Most of the trapped workers were from rural areas in Tai'an City and surrounding areas, said Wang Junmin, vice governor of Shandong.

Dozens of family members of the trapped miners have arrived at the coal mine. They are waiting near the accident site for latest information about the rescue work.

Shandong provincial government has allocated ten million yuan (about US$1.3 million) in the rescue effort.

Zhang Yulin, a worker with a nearby coal mine, said he was called up to close the breached levee at around 3:00AM Saturday together with others.

Authorities have summoned high-power pumps from the provinces of Henan, Hebei and Shanxi to speed up pumping operation.

The rescue headquarters ordered all coal mines near the banks of the Wenhe River to stop production and evacuate all miners.

Residents in the low-lying areas downstream were also told to get prepared to evacuate.

Li Yizhong, director of the State Administration of Work Safety, is at the site overseeing rescue efforts. He ordered a speedup of water pumping operation and "try every means to rescue the trapped miners".
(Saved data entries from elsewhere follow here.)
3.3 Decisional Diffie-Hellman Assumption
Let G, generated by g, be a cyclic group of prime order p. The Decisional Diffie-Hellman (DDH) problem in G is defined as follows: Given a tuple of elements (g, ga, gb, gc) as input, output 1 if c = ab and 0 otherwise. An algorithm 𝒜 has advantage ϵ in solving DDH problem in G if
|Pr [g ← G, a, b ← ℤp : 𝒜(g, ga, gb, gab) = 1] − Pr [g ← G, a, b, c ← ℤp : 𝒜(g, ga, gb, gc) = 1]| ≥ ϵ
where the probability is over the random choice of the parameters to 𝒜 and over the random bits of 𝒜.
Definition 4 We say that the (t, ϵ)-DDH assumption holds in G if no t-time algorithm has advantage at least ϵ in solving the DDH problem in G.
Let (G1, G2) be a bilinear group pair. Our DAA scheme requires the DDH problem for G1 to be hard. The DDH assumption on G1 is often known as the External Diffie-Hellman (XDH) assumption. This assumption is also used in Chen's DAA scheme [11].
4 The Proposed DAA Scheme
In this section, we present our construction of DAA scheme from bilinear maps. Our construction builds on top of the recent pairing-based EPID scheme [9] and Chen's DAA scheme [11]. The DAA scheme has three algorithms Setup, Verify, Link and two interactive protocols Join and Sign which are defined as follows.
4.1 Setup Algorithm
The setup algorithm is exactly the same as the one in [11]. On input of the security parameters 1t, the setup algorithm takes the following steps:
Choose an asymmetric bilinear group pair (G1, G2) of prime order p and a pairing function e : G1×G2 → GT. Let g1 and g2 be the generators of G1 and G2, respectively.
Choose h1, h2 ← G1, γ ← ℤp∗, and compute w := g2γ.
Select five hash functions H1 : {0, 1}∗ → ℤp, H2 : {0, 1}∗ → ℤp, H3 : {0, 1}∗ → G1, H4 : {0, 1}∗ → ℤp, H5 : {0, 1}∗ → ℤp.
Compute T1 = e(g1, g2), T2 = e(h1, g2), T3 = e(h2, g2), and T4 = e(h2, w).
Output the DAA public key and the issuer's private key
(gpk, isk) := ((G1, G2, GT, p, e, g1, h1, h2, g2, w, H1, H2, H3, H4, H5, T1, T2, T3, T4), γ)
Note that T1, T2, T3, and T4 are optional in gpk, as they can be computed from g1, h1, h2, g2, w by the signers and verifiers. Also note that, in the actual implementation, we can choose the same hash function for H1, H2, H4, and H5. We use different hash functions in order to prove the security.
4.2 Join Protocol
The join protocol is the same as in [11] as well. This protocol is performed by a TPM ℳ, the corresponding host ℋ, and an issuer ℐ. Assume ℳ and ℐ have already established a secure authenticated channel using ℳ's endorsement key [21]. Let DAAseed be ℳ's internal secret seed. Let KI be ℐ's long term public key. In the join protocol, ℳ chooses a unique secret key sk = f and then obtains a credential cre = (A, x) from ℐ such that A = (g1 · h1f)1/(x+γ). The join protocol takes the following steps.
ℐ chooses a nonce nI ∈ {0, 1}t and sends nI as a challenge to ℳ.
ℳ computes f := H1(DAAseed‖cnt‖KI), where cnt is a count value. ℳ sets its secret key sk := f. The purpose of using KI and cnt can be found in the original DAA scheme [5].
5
The work safety watchdog issued on Saturday an emergency notice urging coal mines to draw lessons from the Huayuan mine accident and immediately take preventive measures against rainstorm-triggered floods.

Huayuan Mining Co. Ltd. is a licensed enterprise with an annual capacity of 750,000 tons. The flooded mine was built in 1957.

In a separate accident in Xintai, nine people were trapped in the Minggong coal mine after it was flooded at around 8:00PM Friday because of the rainstorm.

Ninety-five people were working underground at the time of the flooding, and 86 managed to escape.

Earlier this month, all the 69 miners trapped in a flooded coalmine in central China's Henan Province for three days were rescued in one of the most successful rescue operations in coal mine accidents in China.